This is a result from Noga Alon's 1990 paper, "Transversal Numbers of Uniform Hypergraphs".
In section 3: $\,H = (\,V,E\,)$ is a random $k$-uniform hypergraph on a set $V$ of $n$ vertices, with $m$ (not necessarily distinct) edges, constructed by choosing the $m$ edges randomly and independently according to a uniform distribution on the $k$-subsets of $V$.
He writes that by setting $n = [k \; log \, k]$ with edges $m = k$ and a fixed subset $X$ of $V$, and $|X| \leq log^2k - 10 \,log \,k\, log\,( log\,k)$, estimating the probability that $X$ is transversal of $H$ is done in the following manner. For each of the $m$ edges $e$ of $H$, the probability that $e$ does not intersect $X$ satisfies
$$\mathbb{P}(e \cap X = \emptyset) = \frac{\binom{\,n - |X|\,}{k}}{\binom{\,n}{k}} \geq \bigg( \frac{n-|X| - k}{n-k} \bigg)^k \geq \bigg(\frac{k \; log \, k - log^2k + 10 \,log \,k\, log\,( log\,k) - k}{k \; log \, k - k} \bigg)^k$$
My question (as a beginner in the probabilistic method) is how to derive $n = [k \; log \, k]$ and $|X| \leq log^2k - 10 \,log \,k\, log\,( log\,k) $.

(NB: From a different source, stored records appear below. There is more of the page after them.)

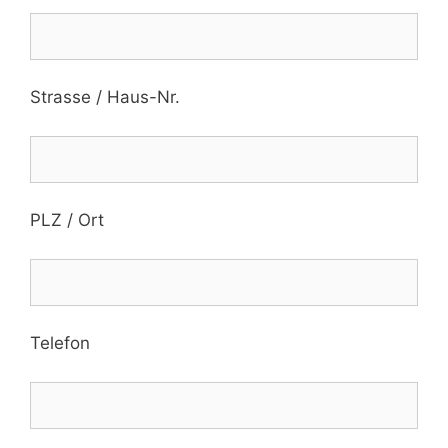
Strasse / Haus-Nr.
PLZ / Ort
Telefon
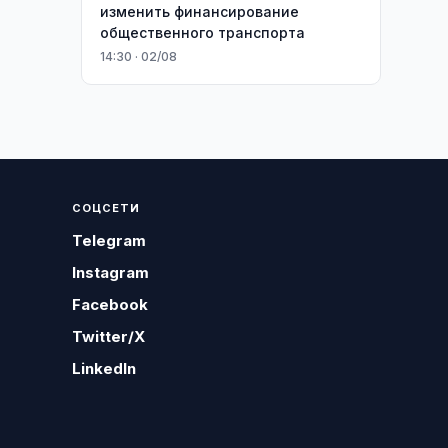
изменить финансирование
общественного транспорта
14:30 · 02/08
СОЦСЕТИ
Telegram
Instagram
Facebook
Twitter/X
LinkedIn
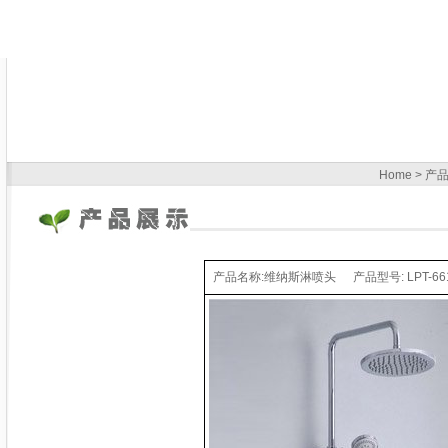
Home > 产
产品名称:维纳斯淋喷头
产品型号: LPT-66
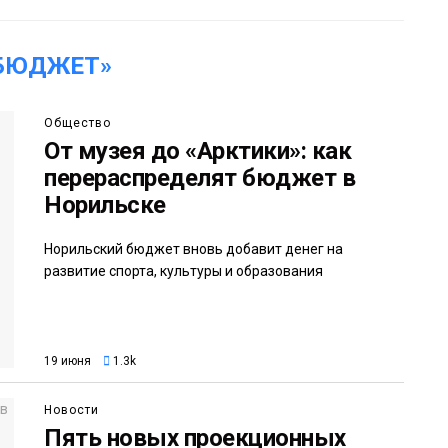
«БЮДЖЕТ»
Общество
От музея до «Арктики»: как
перераспределят бюджет в
Норильске
Норильский бюджет вновь добавит денег на
развитие спорта, культуры и образования
19 июня
1.3k
Новости
Пять новых проекционных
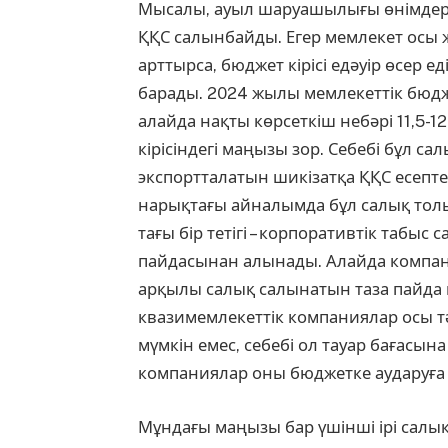
Мысалы, ауыл шаруашылығы өнімдері
ҚҚС салынбайды. Егер мемлекет осы 
арттырса, бюджет кірісі едәуір өсер еді
барады. 2024 жылы мемлекеттік бюджет
алайда нақты көрсеткіш небәрі 11,5-1
кірісіндегі маңызы зор. Себебі бұл са
экспортталатын шикізатқа ҚҚС есептел
нарықтағы айналымда бұл салық толық
тағы бір тетігі – корпоративтік табы
пайдасынан алынады. Алайда компа
арқылы салық салынатын таза пайда к
квазимемлекеттік компаниялар осы тә
мүмкін емес, себебі ол тауар бағасы­
компаниялар оны бюджетке аударуға мі
Мұндағы маңызы бар үшінші ірі салық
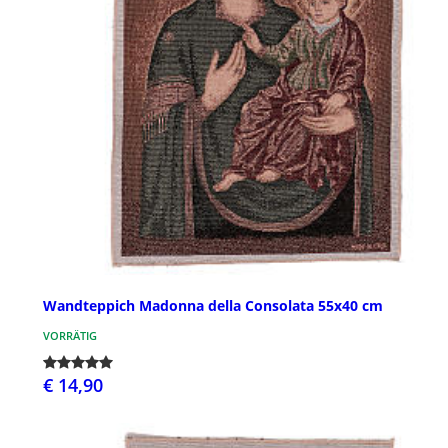
Wandteppich Madonna della Consolata 55x40 cm
VORRÄTIG
€ 14,90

I have attempted the usual method of finding minimum/maximum values for $\bigg(\frac{n-|X| - k}{n-k}\bigg)^k$, but this does not appear to work.
These are not derived. They’re choices the author makes in order to prove Proposition $3.1$. Since $c_k$ is a bound that needs to hold for all $k$-uniform hypergraphs, the author is free to make arbitrary choices in proving a lower bound for $c_k$.